INSTRUÇÕES DA TAREFA: Dê continuidade ao texto sobre identidade e incerteza no mundo moderno e pós-moderno, começando logo após a última frase apresentada.

Do desencaixe a navegação
- O projeto moderno prometia libertar o indivíduo da identidade herdada. Não tomou, porem, uma firme posição contra a identidade [...] Só transformou a identidade, que era questão de atribuição, em realização – fazendo dela, assim, uma tarefa individual e da responsabilidade do indivíduo. (P. 30).
- A identidade devia ser erigida sistematicamente, de degrau em degrau, de tijolo em tijolo, seguindo um esquema concluído antes de iniciado o trabalho. A construção requeria uma clara percepção da forma final [...] e a visão através das conseqüências de cada movimento. (P. 31).
- Havia, assim, um vínculo firme e irrevogável entre a ordem social como projeto e a vida individual como projeto, sendo a ultima impensável sem a primeira. (P. 31).
- Na sociedade moderna, que comprometeu seus integrantes principalmente com os papeis de produtores e soldados, o ajustamento e a adaptação indicavam apenas um único caminho: era a volúvel escolha individual que precisava inventariar sua vida [...]. (P. 32).
- Os projetos de vida individuais não encontram nenhum terreno estável em que acomodem uma âncora, e os esforços de constituição de identidade individual não podem retificar as conseqüências do desencaixe [...] (P. 32).
- A imagem do mundo diariamente gerada pelas preocupações da vida é destituída da genuína ou suposta solidez e continuidade que costumavam ser a marca registrada das estruturas modernas. (P. 32).
- O mundo pós-moderno está-se preparando para a vida sob uma condição de incerteza que é permanente e irredutível. (P. 32).
Dimensões da incerteza presente
- [...] a incerteza radical a propósito dos mundos material e social que habitamos e dos nossos métodos de atividade política dentro deles (...) é o que a indústria da imagem nos oferece (...). (P. 36).
- [...] a mensagem hoje carregada de grande poder de persuasão pelos mais ubiquamente eficazes meios de comunicação cultural [...] é uma mensagem da indeterminação e maleabilidade do mundo: neste mundo, tudo pode acontecer e tudo pode ser feito, mas nada pode ser feito uma vez por todas – e o que quer que aconteça chega sem se anunciar e vai-se embora sem aviso. (P. 36).

MATERIAL FORNECIDO:
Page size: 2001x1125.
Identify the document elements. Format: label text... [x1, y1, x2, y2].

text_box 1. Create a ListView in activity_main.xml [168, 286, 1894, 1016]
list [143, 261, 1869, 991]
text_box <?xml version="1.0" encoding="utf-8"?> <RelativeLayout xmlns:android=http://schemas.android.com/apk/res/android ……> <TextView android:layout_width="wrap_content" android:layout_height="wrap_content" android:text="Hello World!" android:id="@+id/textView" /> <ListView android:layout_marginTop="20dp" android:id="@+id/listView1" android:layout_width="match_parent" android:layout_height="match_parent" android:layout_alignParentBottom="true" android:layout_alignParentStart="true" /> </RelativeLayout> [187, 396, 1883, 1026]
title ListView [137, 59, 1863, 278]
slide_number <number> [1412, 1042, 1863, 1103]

RESPOSTA DO EXERCÍCIO:
- [...] há pouca coisa, no mundo, que se possa considerar sólida e digna de confiança [...] (P. 36).
- [...] a própria memória é como uma fita de vídeo, sempre pronta a ser apagada para receber novas imagens [...]. (P. 36-37).
- Viver sob condições de esmagadora e auto-eternizante incerteza é uma experiência inteiramente distinta da de uma vida subordinada à tarefa de construir a identidade, e vivida num mundo voltado para a constituição da ordem. (P. 37).
 - Os estranhos de hoje são subprodutos, mas também os meios de produção no incessante, porque jamais conclusivo, processo de construção da identidade. (P. 37).
Liberdade, incerteza e liberdade da incerteza
- O que faz certas pessoas estranhas e, por isso, irritantes, enervantes, desconcertantes e, sob outros aspectos, “um problema”, é – vamos repetir – sua tendência a obscurecer e eclipsar as linhas de fronteira que devem ser claramente vistas. (P. 37).
- Em diferentes épocas e em diferentes situações sociais, são diferentes as fronteiras que devem ser vistas mais claramente do que outras. (P. 38).
- [...] é característica muito difundida dos homens e mulheres contemporâneos, no nosso tipo de sociedade, eles viverem permanentemente com o “problema da identidade” não resolvido. (P. 38).
- Eles sofrem, pode-se dizer, de uma crônica falta de recursos com os quais pudesse construir uma identidade verdadeiramente sólida e duradora, ancorá-la e suspender-lhe a deriva. (P. 38).
- [...] a própria pessoa fazer uma identidade, ter uma identidade solidamente fundamentada e resistente a interoscilações, tê-la “pela vida”, revela mais uma desvantagem do que uma qualidade para aquelas pessoas que não controlam suficientemente as circunstâncias do seu itinerário de vida [...] (P. 38).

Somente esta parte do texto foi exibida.